Linear derivatives are also called ‘delta1’ because their Greek measure of market exposure ‘delta’ is worth 1. In other words, they are 100% correlated to their underlying, and they have no optionality.
What are the Derivative products?
- Futures (first listed derivatives)
- Forwards (OTC equivalents of futures)
- Swaps
- ETFs
What are Future payments?
Exchange-listed contracts related to the price of an asset or benchmark. It is an agreement to exchange cash for an asset at some point in the future.
What are Exchanges?
Exchanges are private for-profit corporations which provide a trading venue to the public for the securities that they offer.
How do the Exchanges generate revenue?
Their revenues are essentially derived from- Execution fees
- Clearing fees
- Processing fees
- Member fees
What are the terms specified by the exchanges in advance?
- When the contract can be traded
- What the underlying is
- For a commodity, what is the asset, what is its grade
- For an index: how it is calculated and by whom
- For an interest rate: how the rate is calculated and by whom
- The quantity of the referenced underlying (quotity)
- When the final valuation will take place
- How complex benchmarks are calculated and by whom
- How the future will be quoted
- What the future will be called (ticker)
The exchanges also specifies the margining process
- Initial margin - How much you have to deposit at the exchange for your trade.

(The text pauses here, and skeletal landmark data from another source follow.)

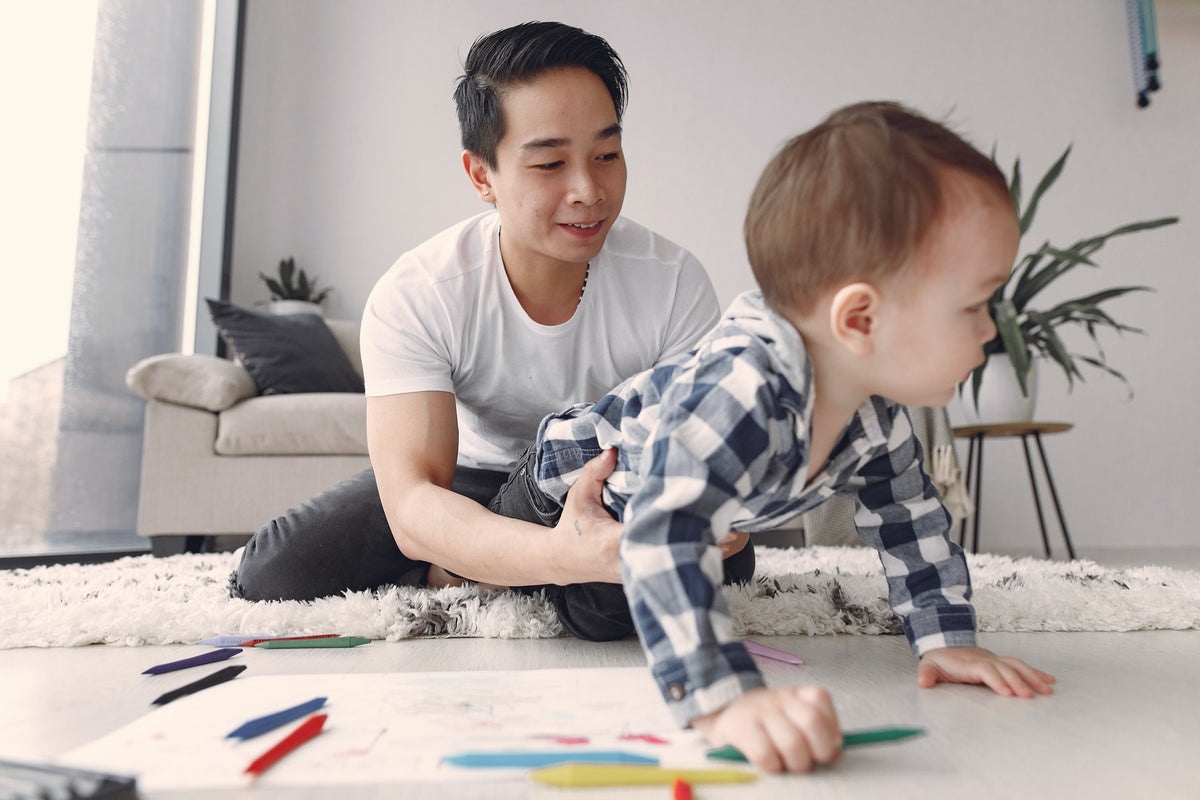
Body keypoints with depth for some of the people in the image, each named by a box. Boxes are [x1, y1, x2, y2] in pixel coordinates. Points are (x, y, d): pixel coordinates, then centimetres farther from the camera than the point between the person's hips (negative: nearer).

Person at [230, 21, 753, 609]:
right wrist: (560, 553, -57)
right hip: (471, 478, -1)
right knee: (273, 572, -19)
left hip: (622, 482, 2)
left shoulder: (674, 283, -21)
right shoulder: (412, 297, -25)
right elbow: (410, 505, -36)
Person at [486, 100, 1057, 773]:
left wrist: (946, 638, -12)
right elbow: (662, 538, -58)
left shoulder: (878, 404, -22)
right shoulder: (741, 395, -51)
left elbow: (910, 515, -8)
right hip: (573, 483, -6)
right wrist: (725, 697, -64)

- The variation margin and the entire daily margining process:
- What will the DSP be
- How and when payments have to happen
- Whether cross-margining is possible
- Margin requirements change from time to time
What are Forward payments?
Futures and forwards give you virtually the same exposure. They essentially differ by their legal nature. The futures and the forward have the same price, but they do not have the same market exposure because the exposure of a futures contract is slightly bigger than the forward exposure because you collect interest that you collect from the margin calls.